The work assembles nearly six hundred clinical case histories drawn from wartime medical literature to document combat-related neuropsychiatric disorders. It presents concise case protocols illustrating varied symptom patterns, diagnostic dilemmas, malingering and simulation, therapeutic interventions, and treatment outcomes, and includes bibliographic references and introductory commentary. Sections juxtapose cases to illuminate contested diagnoses and to inform postwar rehabilitation and mental-hygiene efforts, aiming to provide clinicians and reconstruction workers with detailed clinical material for recognizing, classifying, and managing neuropsychiatric consequences of war.

Neurasthenia (monosymptomatic: Sympathy with the enemy).

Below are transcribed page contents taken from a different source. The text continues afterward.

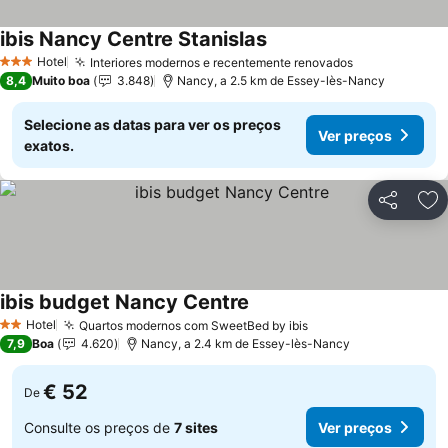
ibis Nancy Centre Stanislas
Ver preços
Hotel
Interiores modernos e recentemente renovados
Ver preços
3 Estrelas
8,4
Muito boa
3.848
Nancy, a 2.5 km de Essey-lès-Nancy
Selecione as datas para ver os preços
Ver preços
exatos.
Partilhar
Ad
ibis budget Nancy Centre
Ver preços
Hotel
Quartos modernos com SweetBed by ibis
Ver preços
2 Estrelas
7,9
Boa
4.620
Nancy, a 2.4 km de Essey-lès-Nancy
€ 52
De
Consulte os preços de
7 sites
Ver preços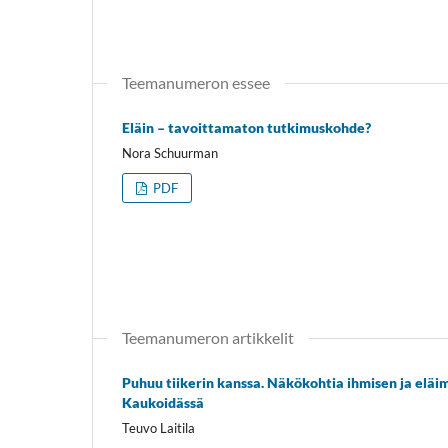
Teemanumeron essee
Eläin – tavoittamaton tutkimuskohde?
Nora Schuurman
PDF
Teemanumeron artikkelit
Puhuu tiikerin kanssa. Näkökohtia ihmisen ja el
Kaukoidässä
Teuvo Laitila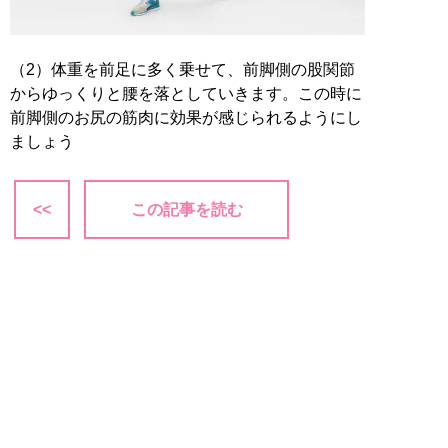
（2）体重を前足に多く乗せて、前脚側の股関節
からゆっくりと腰を落としていきます。この時に
前脚側のお尻の筋肉に効果が感じられるようにし
ましょう
<<
この記事を読む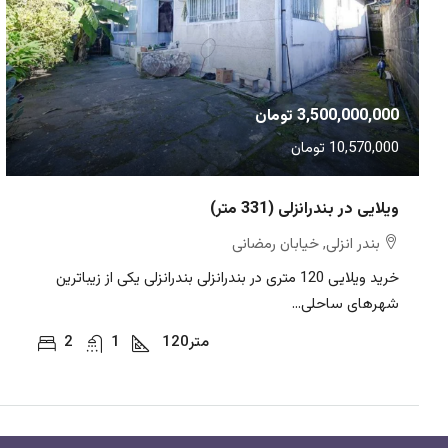
3,500,000,000 تومان
10,570,000 تومان
ویلایی در بندرانزلی (331 متر)
بندر انزلی, خیابان رمضانی
خرید ویلایی 120 متری در بندرانزلی بندرانزلی یکی از زیباترین
شهرهای ساحلی...
متر
120
1
2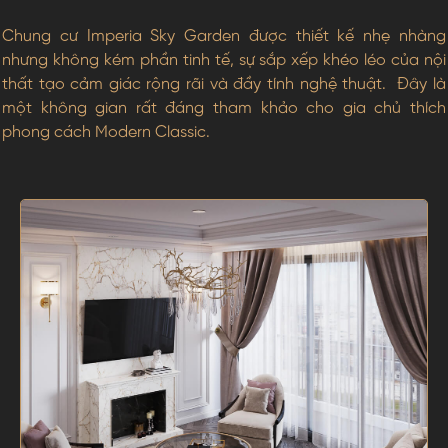
Chung cư Imperia Sky Garden được thiết kế nhẹ nhàng
nhưng không kém phần tinh tế, sự sắp xếp khéo léo của nội
thất tạo cảm giác rộng rãi và đầy tính nghệ thuật. Đây là
một không gian rất đáng tham khảo cho gia chủ thích
phong cách Modern Classic.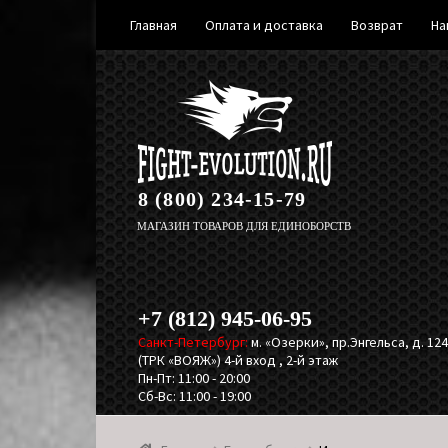
Главная
Оплата и доставка
Возврат
На
Перейти
Перейти
к
к
навигации
содержимому
8 (800) 234-15-79
МАГАЗИН ТОВАРОВ ДЛЯ ЕДИНОБОРСТВ
+7 (812) 945-06-95
Санкт-Петербург:
м. «Озерки», пр.Энгельса, д. 124,
(ТРК «ВОЯЖ») 4-й вход , 2-й этаж
Пн-Пт: 11:00 - 20:00
Сб-Вс: 11:00 - 19:00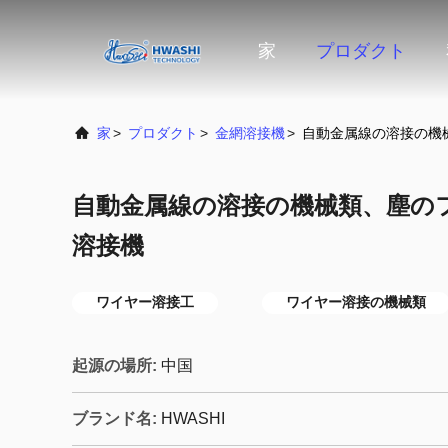
家
プロダクト
家
>
プロダクト
>
金網溶接機
>
自動金属線の溶接の機
自動金属線の溶接の機械類、塵の
溶接機
ワイヤー溶接工
ワイヤー溶接の機械類
起源の場所:
中国
ブランド名:
HWASHI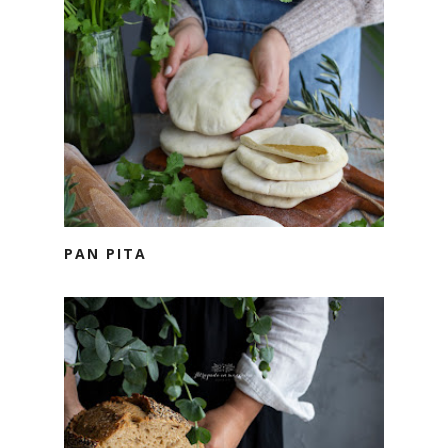
PAN PITA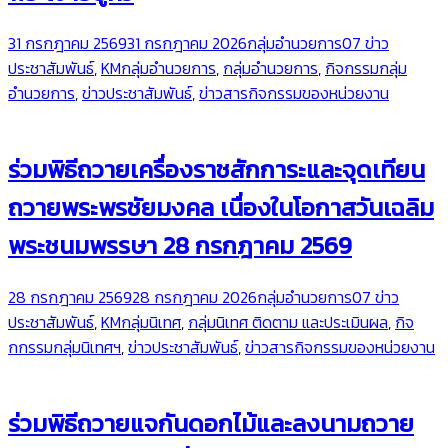
31 กรกฎาคม 2569
31 กรกฎาคม 2026
กลุ่มอำนวยการ
07 ข่าว
ประชาสัมพันธ์
,
KMกลุ่มอำนวยการ
,
กลุ่มอำนวยการ
,
กิจกรรมกลุ่ม
อำนวยการ
,
ข่าวประชาสัมพันธ์
,
ข่าวสารกิจกรรมของหน่วยงาน
ร่วมพิธีถวายเครื่องราชสักการะและจุดเทียน
ถวายพระพรชัยมงคล เนื่องในโอกาสวันเฉลิม
พระชนมพรรษา 28 กรกฎาคม 2569
28 กรกฎาคม 2569
28 กรกฎาคม 2026
กลุ่มอำนวยการ
07 ข่าว
ประชาสัมพันธ์
,
KMกลุ่มนิเทศ
,
กลุ่มนิเทศ ติดตาม และประเมินผล
,
กิจ
กกรรมกลุ่มนิเทศฯ
,
ข่าวประชาสัมพันธ์
,
ข่าวสารกิจกรรมของหน่วยงาน
ร่วมพิธีถวายแจกันดอกไม้และลงนามถวาย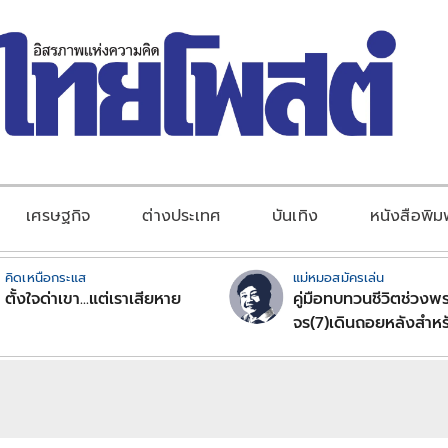
เศรษฐกิจ
ต่างประเทศ
บันเทิง
หนังสือพิม
คิดเหนือกระแส
แม่หมอสมัครเล่น
ตั้งใจด่าเขา...แต่เราเสียหาย
คู่มือทบทวนชีวิตช่วงพร
จร(7)เดินถอยหลังสำหร
ลัคนาราศีตอนที่2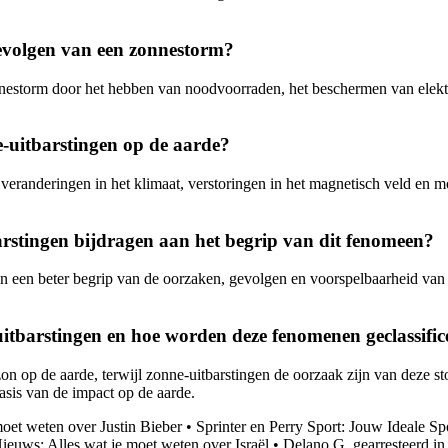
evolgen van een zonnestorm?
estorm door het hebben van noodvoorraden, het beschermen van elektr
e-uitbarstingen op de aarde?
veranderingen in het klimaat, verstoringen in het magnetisch veld en m
rstingen bijdragen aan het begrip van dit fenomeen?
n een beter begrip van de oorzaken, gevolgen en voorspelbaarheid van
uitbarstingen en hoe worden deze fenomenen geclassifi
on op de aarde, terwijl zonne-uitbarstingen de oorzaak zijn van deze s
basis van de impact op de aarde.
moet weten over Justin Bieber
•
Sprinter en Perry Sport: Jouw Ideale S
Nieuws: Alles wat je moet weten over Israël
•
Delano G. gearresteerd in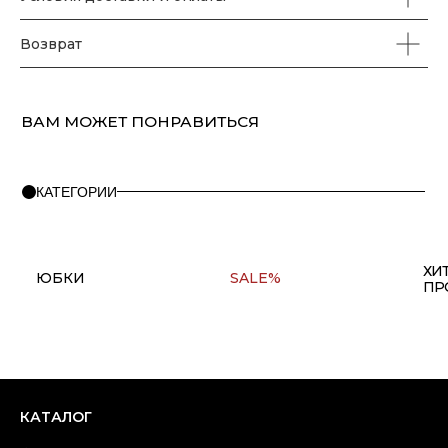
Возврат
ПОМОЩЬ
О бренде
Правила оплаты и возврата
FAQ
Политика конфиденциальности
Контакты
+7(911) 980 47 76
Copyright © 2025 at one's ease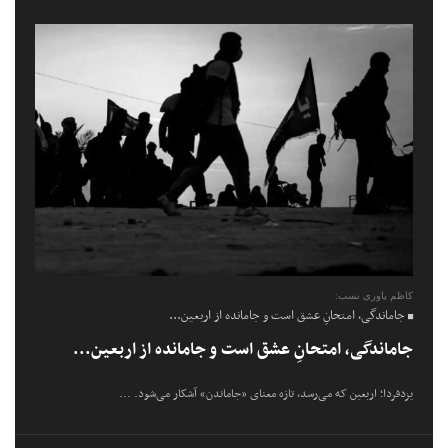
کاظم یاوری نسب:
جاماندگی، امتحانِ عشق است و جامانده از اربعین...
جاماندگی، امتحانِ عشق است و جامانده از اربعین...
یزدفردا؛ اربعین که می‌رسد، تازه معنای «جاماندن» آشکار می‌شود. ...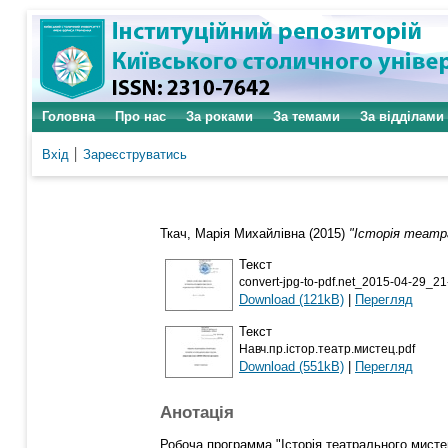
Головна
Про нас
За роками
За темами
За відділами
Вхід
Зареєструватись
Ткач, Марія Михайлівна
(2015)
"Історія теат
Текст
convert-jpg-to-pdf.net_2015-04-29_21
Download (121kB)
|
Перегляд
Текст
Навч.пр.істор.театр.мистец.pdf
Download (551kB)
|
Перегляд
Анотація
Робоча программа "Історія театрального мисте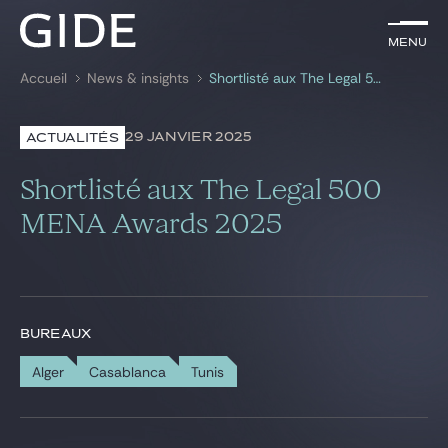
FR
Menu
Menu
Accueil
News & insights
Shortlisté aux The Legal 500 MENA Awards 2025
Rechercher par
mots-clés
29 JANVIER 2025
ACTUALITÉS
Avocats
Shortlisté aux The Legal 500
Expertises
MENA Awards 2025
Global
News & insights
BUREAUX
Alger
Casablanca
Tunis
Notre cabinet
Carrière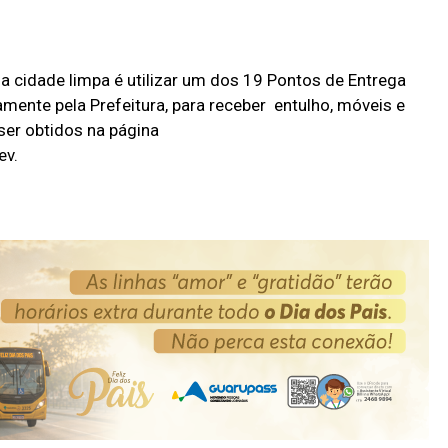
a cidade limpa é utilizar um dos 19 Pontos de Entrega
amente pela Prefeitura, para receber entulho, móveis e
ser obtidos na página
ev.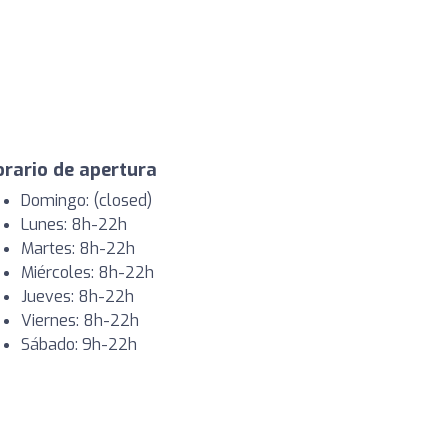
rario de apertura
Domingo: (closed)
Lunes: 8h-22h
Martes: 8h-22h
Miércoles: 8h-22h
Jueves: 8h-22h
Viernes: 8h-22h
Sábado: 9h-22h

Case 181. (Steiner, October, 1915.)

A non-commissioned reserve officer, 26, in civil life a merchant, had a strong hereditary taint, having been also in peace times very nervous and on that account obliged to give up his studies. At the age of 14, he had seen a man fall down from a roof and was much excited about it.

At the beginning of mobilization he suffered a functional aphonia for a few days. He could not let his men shoot at the enemy because of an idea that occurred forcibly to him: that the enemy’s soldiers had wives and children! He felt badly on this account. Later he had a constant taste of blood in his mouth and a smell of corpses in his nose. Toward nightfall all these symptoms would change for the worse, and the symptoms would become especially bad whenever he had anything to do with the wounded. He tended to weep much and was easily frightened and had also various physical symptoms of neurasthenia.

Re the amazing sympathy with the enemy, see Case 229 (Binswanger) and Case 554 (Arinstein), in which chloroform lifted from a German and a Russian consciousness respectively opposite emotional tendencies.